* Provided passage
□ □ □
How might the local church reflect the triune divine image? I would like to the initiate discussion with several directives:

(1) Mutuality. Just as each member of the Holy Trinity is equally and completely God, so each believer in the local church is equally a son and daughter of God, coheir of the promises of the cross. Against the preacher-centered programs of many churches, local church functions (including the “worship service”) can better manifest the triune nature of God by involving, as much as possible, each member with spiritual activities.27 Believers are to be given real value and dignity by the local church, not left as anonymous spectators amidst professional performances. Creative biblical and cultural ways to include members should be encouraged, remembering that every believer is important and necessary in the Body of Christ. All members should be conscious of their responsibility of reciprocal submission and of giving of themselves to the other.

(2) Order. On the other hand, just as there is a functional or economic order in all the Godhead does (each divine person having distinct roles), so the New Testament defines a necessary order in the local church with pastor/presbyters, deacons, etc. Whether in the church, family or society, submission to another does not admit inferiority any more than the Son, by his obedience, is inferior to the Father (cf. 1 Pe 2:13-3:7; 5:1-5). Whereas reciprocal love and sensitivity on the part of the leader to those under his authority are important, these do not exempt him from leading, making difficult decisions and disciplining errant members. His love for God must outweigh his love of his brothers. Yet if one’s gift and role as leader has been given by God, then he should reflect the self-giving nature of God, even in the difficult task of discipline. Leadership itself would do well always to function in its own interdependency with order before the Lord.

(3) Deep friendships. If God exists as community, then real community is to be reflected in all the life of the church. In the words of Gordon Fee, “God is not just saving individuals and preparing them for heaven; rather, he is creating a people among whom he can live and who in their life together will reproduce God’s life and character.”28 Just as the Holy Trinity lives and functions not on the basis of rules, regulations or dogma but primarily on the basis of loving interdependency, so the church while standing for biblical truth is to nurture caring relationships among its members. Not surprisingly, the largest percentage of imperatives in the New Testament do not address the believer’s relationship directly to God, nor his relationship to the world, but his relationship to others in the local church. To imitate God, the local church must seek to cultivate deep friendships.29 Although doctrine is important, for it defines the nature and the will of the God we worship, the Christian life is primarily relational. It is learning to love and to respond to one another, in our limited ways, as do the Father, Son and Holy Spirit to one another. By encouraging a relational ecclesiology around love for the Lord, the local church prefigures the blessed communion of heaven and of the Godhead itself.
□ □ □
* Collected data
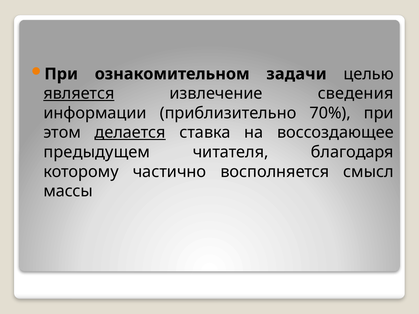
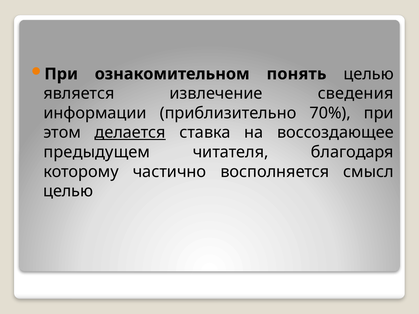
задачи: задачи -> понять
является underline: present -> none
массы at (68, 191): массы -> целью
□ □ □
* Problems to solve
a) What are the headings of the numbered directives in the passage on the local church and the triune image?
b) Can you write the next part of the passage on the local church and the triune image, picking up after its final sentence?

* Results in order
a) Mutuality, Order, Deep friendships

b)
(4) Biblical ecumenicity. The same mutual caring is not limited to believers in the local church or single denomination. Sensitivity to the unity and diversity of the Body of Christ should extend our care to other Christian churches as well — seen not as religious competition or as “errant brethren” but as fellow congregations in the universal Church of our Lord. The triune nature of the Godhead reminds one of the value and beauty of traditional, cultural and ethnic diversity manifest in sometimes radically diverse styles of worship and service. Often local churches and denominations have failed to appreciate the pluralism of God’s people, a people nevertheless united by “one Spirit … one Lord, one faith, one baptism, one God and Father of all” (Eph 4:4-5).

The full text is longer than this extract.